Saved entries

============================================================

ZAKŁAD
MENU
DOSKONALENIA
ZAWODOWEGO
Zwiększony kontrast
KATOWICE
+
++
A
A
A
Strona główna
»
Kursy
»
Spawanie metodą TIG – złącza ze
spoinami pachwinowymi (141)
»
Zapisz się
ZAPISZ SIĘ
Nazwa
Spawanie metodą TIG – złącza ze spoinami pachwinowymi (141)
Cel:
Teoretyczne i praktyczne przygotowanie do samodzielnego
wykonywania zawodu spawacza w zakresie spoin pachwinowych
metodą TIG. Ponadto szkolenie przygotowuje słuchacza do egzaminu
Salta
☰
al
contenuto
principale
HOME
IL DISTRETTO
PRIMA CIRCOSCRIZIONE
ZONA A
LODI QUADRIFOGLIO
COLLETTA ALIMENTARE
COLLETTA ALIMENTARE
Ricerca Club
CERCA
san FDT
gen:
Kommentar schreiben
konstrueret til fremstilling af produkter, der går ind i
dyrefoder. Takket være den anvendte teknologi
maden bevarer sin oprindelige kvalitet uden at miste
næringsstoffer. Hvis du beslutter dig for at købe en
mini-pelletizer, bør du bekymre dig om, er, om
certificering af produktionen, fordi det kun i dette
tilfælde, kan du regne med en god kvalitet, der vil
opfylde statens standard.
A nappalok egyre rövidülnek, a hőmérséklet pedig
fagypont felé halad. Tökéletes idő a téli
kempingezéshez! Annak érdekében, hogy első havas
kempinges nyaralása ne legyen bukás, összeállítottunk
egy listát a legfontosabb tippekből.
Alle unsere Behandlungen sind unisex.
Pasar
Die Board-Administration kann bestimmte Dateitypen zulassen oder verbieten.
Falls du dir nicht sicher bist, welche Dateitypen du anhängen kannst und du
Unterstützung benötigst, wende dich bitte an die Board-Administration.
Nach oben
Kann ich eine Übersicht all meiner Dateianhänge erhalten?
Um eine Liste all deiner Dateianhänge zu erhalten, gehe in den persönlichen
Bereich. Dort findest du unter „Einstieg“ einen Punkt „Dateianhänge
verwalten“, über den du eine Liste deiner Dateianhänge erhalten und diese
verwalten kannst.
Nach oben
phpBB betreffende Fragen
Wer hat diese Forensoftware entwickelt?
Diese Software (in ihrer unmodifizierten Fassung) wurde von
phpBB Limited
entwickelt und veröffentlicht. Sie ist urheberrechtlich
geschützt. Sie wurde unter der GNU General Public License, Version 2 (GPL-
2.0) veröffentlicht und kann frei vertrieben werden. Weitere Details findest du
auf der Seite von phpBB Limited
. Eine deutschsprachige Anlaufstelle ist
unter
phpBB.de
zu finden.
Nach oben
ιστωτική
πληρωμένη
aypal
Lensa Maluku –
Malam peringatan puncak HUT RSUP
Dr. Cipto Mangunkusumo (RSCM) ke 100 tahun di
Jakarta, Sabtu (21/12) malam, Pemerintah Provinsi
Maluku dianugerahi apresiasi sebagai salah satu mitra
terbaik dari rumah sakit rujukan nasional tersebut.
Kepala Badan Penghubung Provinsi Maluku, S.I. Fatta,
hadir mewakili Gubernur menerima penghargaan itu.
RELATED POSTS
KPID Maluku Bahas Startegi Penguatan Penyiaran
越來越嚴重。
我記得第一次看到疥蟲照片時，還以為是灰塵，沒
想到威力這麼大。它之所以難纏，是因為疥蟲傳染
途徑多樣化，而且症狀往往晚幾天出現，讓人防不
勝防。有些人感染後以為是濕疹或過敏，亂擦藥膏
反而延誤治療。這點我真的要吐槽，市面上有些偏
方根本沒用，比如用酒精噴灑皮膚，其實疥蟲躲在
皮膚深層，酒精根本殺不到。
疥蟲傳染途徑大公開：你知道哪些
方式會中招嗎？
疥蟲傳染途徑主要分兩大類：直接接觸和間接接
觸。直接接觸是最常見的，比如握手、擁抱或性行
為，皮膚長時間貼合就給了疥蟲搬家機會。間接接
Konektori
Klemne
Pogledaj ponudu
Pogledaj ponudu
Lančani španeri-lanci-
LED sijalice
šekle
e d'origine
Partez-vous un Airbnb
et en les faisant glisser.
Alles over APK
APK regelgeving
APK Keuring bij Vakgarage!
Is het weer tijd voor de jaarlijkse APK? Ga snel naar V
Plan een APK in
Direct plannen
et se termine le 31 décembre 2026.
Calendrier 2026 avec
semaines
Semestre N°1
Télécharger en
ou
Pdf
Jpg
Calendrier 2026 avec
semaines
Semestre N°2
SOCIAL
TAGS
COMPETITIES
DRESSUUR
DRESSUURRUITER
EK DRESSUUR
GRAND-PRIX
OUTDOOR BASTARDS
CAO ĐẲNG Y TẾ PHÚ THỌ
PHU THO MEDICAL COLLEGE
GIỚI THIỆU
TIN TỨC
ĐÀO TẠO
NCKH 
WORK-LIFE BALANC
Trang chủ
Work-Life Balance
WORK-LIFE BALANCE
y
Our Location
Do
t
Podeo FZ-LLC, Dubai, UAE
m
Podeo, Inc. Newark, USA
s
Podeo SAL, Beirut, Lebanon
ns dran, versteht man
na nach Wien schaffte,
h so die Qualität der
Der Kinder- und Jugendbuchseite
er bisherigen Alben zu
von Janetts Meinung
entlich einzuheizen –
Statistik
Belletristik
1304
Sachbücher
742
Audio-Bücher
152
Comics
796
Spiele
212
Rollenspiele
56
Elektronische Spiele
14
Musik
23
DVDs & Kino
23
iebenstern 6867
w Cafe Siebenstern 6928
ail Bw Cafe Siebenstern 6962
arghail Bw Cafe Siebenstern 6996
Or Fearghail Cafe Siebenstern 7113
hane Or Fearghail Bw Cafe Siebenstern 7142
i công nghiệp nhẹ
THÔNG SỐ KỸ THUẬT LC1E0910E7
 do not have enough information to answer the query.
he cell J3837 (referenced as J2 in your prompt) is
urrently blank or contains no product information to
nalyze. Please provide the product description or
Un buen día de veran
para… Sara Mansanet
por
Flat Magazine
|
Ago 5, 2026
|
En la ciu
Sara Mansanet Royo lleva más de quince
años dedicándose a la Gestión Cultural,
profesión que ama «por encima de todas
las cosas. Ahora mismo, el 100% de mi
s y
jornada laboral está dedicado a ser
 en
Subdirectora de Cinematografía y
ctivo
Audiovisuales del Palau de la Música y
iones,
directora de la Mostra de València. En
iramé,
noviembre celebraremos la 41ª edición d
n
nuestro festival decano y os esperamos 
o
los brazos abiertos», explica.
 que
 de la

============================================================

### [Your task]
Out of the entries, pull every line that mentions "Liste".

### [Response to this task]
Um eine Liste all deiner Dateianhänge zu erhalten, gehe in den persönlichen
verwalten“, über den du eine Liste deiner Dateianhänge erhalten und diese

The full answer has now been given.